[Text extracted page by page]
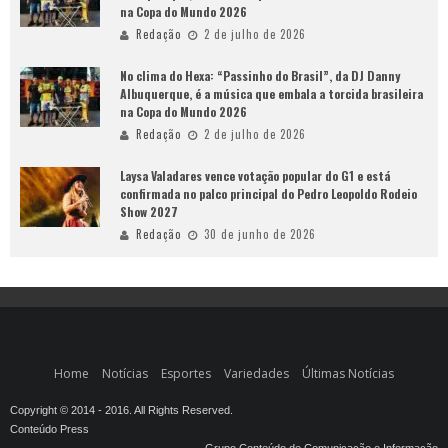
na Copa do Mundo 2026
Redação
2 de julho de 2026
No clima do Hexa: “Passinho do Brasil”, da DJ Danny
Albuquerque, é a música que embala a torcida brasileira
na Copa do Mundo 2026
Redação
2 de julho de 2026
Laysa Valadares vence votação popular do G1 e está
confirmada no palco principal do Pedro Leopoldo Rodeio
Show 2027
Redação
30 de junho de 2026
Home
Notícias
Esportes
Variedades
Últimas Notícias
Copyright © 2014 - 2016. All Rights Reserved.
Conteúdo Press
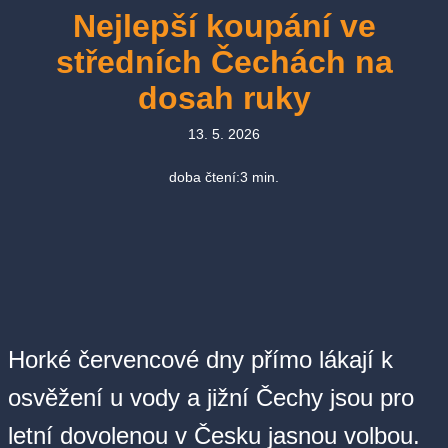
Nejlepší koupání ve
středních Čechách na
dosah ruky
13. 5. 2026
doba čtení:
3
min.
Horké červencové dny přímo lákají k
osvěžení u vody a jižní Čechy jsou pro
letní dovolenou v Česku jasnou volbou.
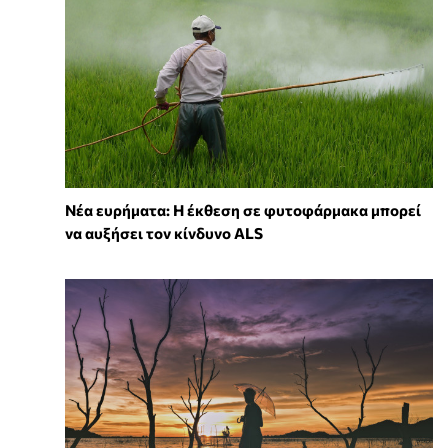
Νέα ευρήματα: Η έκθεση σε φυτοφάρμακα μπορεί
να αυξήσει τον κίνδυνο ALS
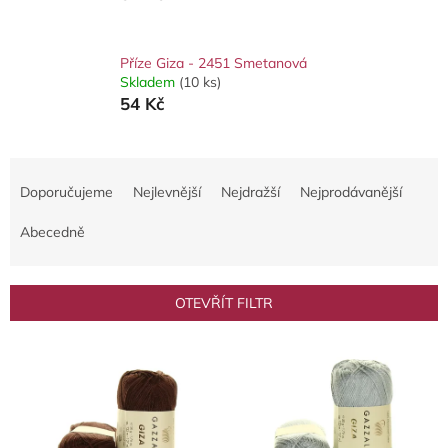
Příze Giza - 2451 Smetanová
Skladem
(10 ks)
54 Kč
Ř
a
Doporučujeme
Nejlevnější
Nejdražší
Nejprodávanější
z
e
Abecedně
n
í
p
OTEVŘÍT FILTR
r
o
V
d
ý
u
p
k
i
t
s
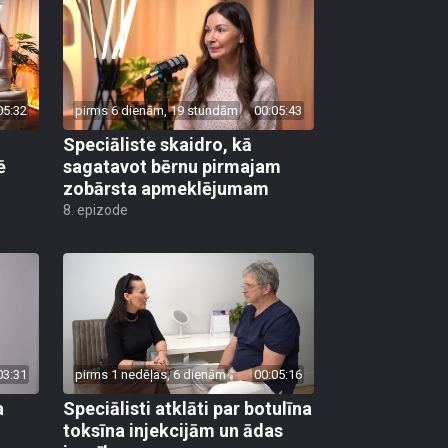
05:32
pirms 6 dienām, 19 stundām
00:05:43
Speciāliste skaidro, kā
ē
sagatavot bērnu pirmajam
zobārsta apmeklējumam
8. epizode
03:31
pirms 1 nedēļas, 6 dienām
00:05:16
a
Speciālisti atklāti par botulīna
toksīna injekcijām un ādas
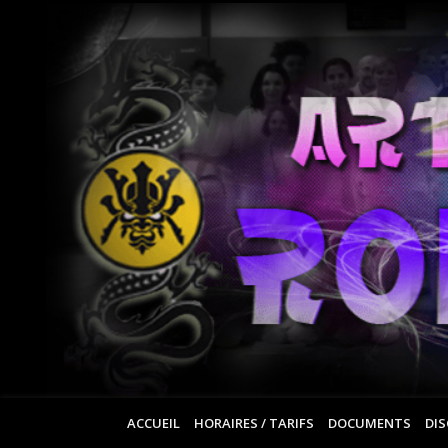
ACCUEIL
HORAIRES / TARIFS
DOCUMENTS
DIS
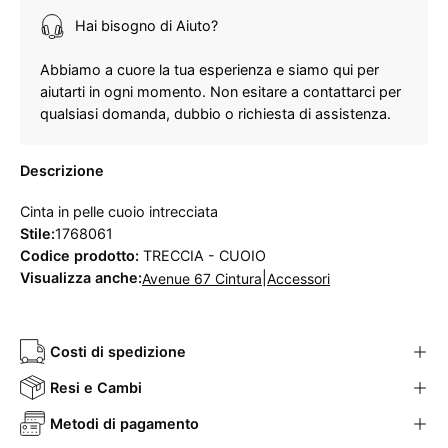
Hai bisogno di Aiuto?
Abbiamo a cuore la tua esperienza e siamo qui per
aiutarti in ogni momento. Non esitare a contattarci per
qualsiasi domanda, dubbio o richiesta di assistenza.
Descrizione
Cinta in pelle cuoio intrecciata
Stile:
1768061
Codice prodotto:
TRECCIA - CUOIO
Visualizza anche:
|
Avenue 67 Cintura
Accessori
Costi di spedizione
Resi e Cambi
Metodi di pagamento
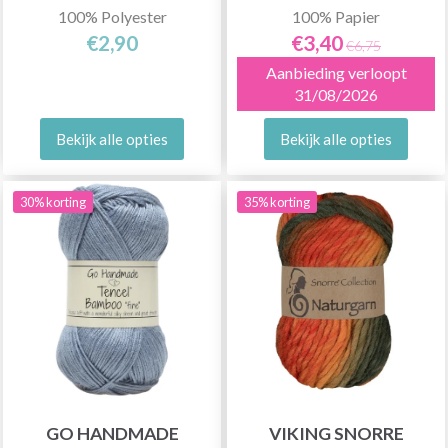
100% Polyester
100% Papier
€2,90
€3,40
€6,75
Aanbieding verloopt
31/08/2026
Bekijk alle opties
Bekijk alle opties
30% korting
35% korting
GO HANDMADE
VIKING SNORRE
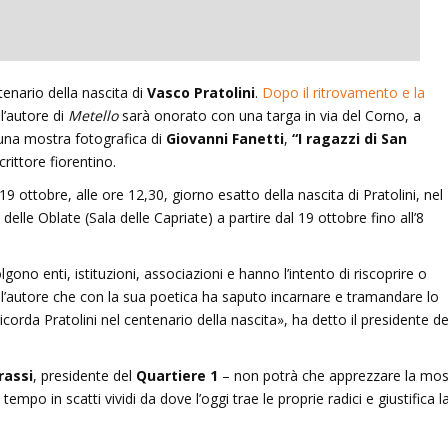
un’ombra: cento anni di
Le indegne: romanzo di Agusti
tenario della nascita di
Vasco Pratolini
.
Dopo il ritrovamento e la
lleri
Bazterrica
 l’autore di
Metello
sarà onorato con una targa in via del Corno, a
a una mostra fotografica di
Giovanni Fanetti
,
“I ragazzi di San
2025
27 Dicembre 2025
crittore fiorentino.
ttobre, alle ore 12,30, giorno esatto della nascita di Pratolini, nel
delle Oblate (Sala delle Capriate) a partire dal 19 ottobre fino all’8
lgono enti, istituzioni, associazioni e hanno l’intento di riscoprire o
dell’autore che con la sua poetica ha saputo incarnare e tramandare lo
orda Pratolini nel centenario della nascita», ha detto il presidente de
rassi
, presidente del
Quartiere 1
– non potrà che apprezzare la mos
tempo in scatti vividi da dove l’oggi trae le proprie radici e giustifica l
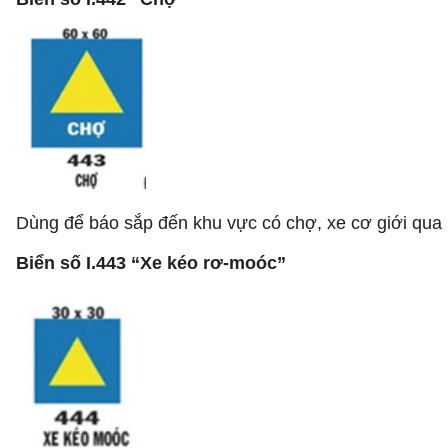
Dùng để báo sắp đến khu vực có chợ, xe cơ giới qua l
Biển số I.443 “Xe kéo rơ-moóc”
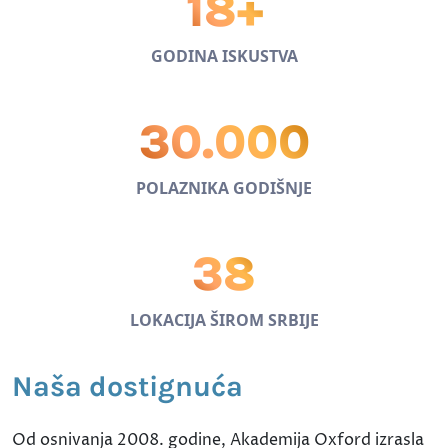
18+
GODINA ISKUSTVA
30.000
POLAZNIKA GODIŠNJE
38
LOKACIJA ŠIROM SRBIJE
Naša dostignuća
Od osnivanja 2008. godine, Akademija Oxford izrasla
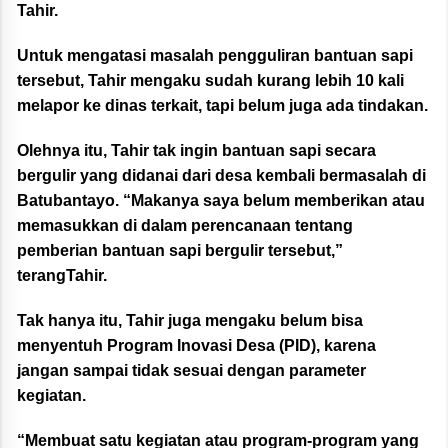
Tahir.
Untuk mengatasi masalah pengguliran bantuan sapi
tersebut, Tahir mengaku sudah kurang lebih 10 kali
melapor ke dinas terkait, tapi belum juga ada tindakan.
Olehnya itu, Tahir tak ingin bantuan sapi secara
bergulir yang didanai dari desa kembali bermasalah di
Batubantayo. “Makanya saya belum memberikan atau
memasukkan di dalam perencanaan tentang
pemberian bantuan sapi bergulir tersebut,”
terangTahir.
Tak hanya itu, Tahir juga mengaku belum bisa
menyentuh Program Inovasi Desa (PID), karena
jangan sampai tidak sesuai dengan parameter
kegiatan.
“Membuat satu kegiatan atau program-program yang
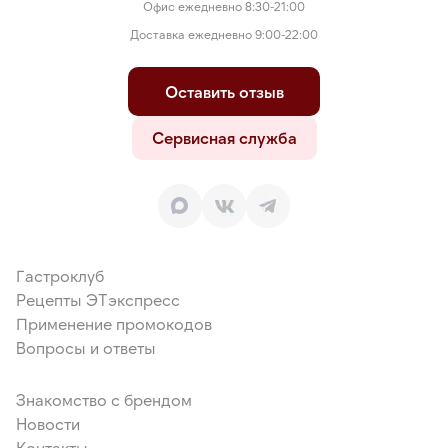
Офис ежедневно 8:30-21:00
Доставка ежедневно 9:00-22:00
Оставить отзыв
Сервисная служба
Гастроклуб
Рецепты ЭТэкспресс
Применение промокодов
Вопросы и ответы
Знакомство с брендом
Новости
Контакты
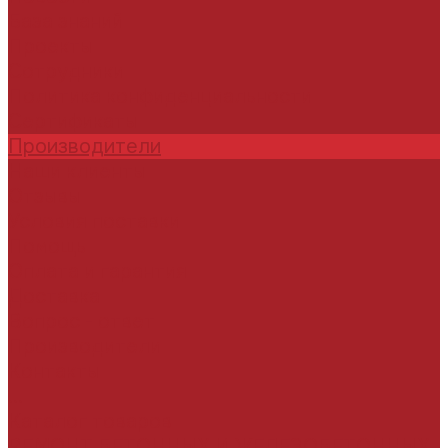
База знаний
Проекты
Сотрудники
Политика конфиденциальности
Сертификаты
Производители
Наши клиенты
Отзывы
Условия поставки
Помощь
Оплата и гарантия
Доставка
Вопрос - ответ
Производители
Контакты
...
Каталог товаров
РЕМОНТ БЕТОННЫХ И ЖЕЛЕЗОБЕТОННЫХ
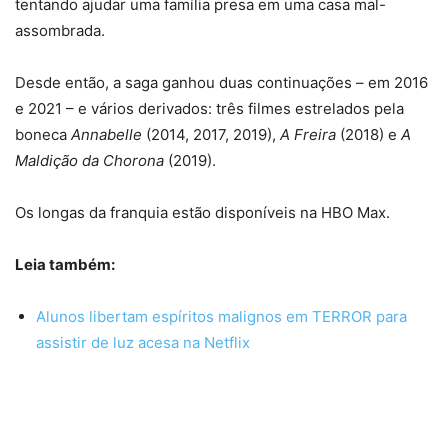
tentando ajudar uma família presa em uma casa mal-
assombrada.
Desde então, a saga ganhou duas continuações – em 2016
e 2021 – e vários derivados: três filmes estrelados pela
boneca
Annabelle
(2014, 2017, 2019),
A Freira
(2018) e
A
Maldição da Chorona
(2019).
Os longas da franquia estão disponíveis na HBO Max.
Leia também:
Alunos libertam espíritos malignos em TERROR para
assistir de luz acesa na Netflix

**REQUEST:** Extract every row above that contains the word "atau".

**REPLY TO THE TASK:**
Batubantayo. “Makanya saya belum memberikan atau
“Membuat satu kegiatan atau program-program yang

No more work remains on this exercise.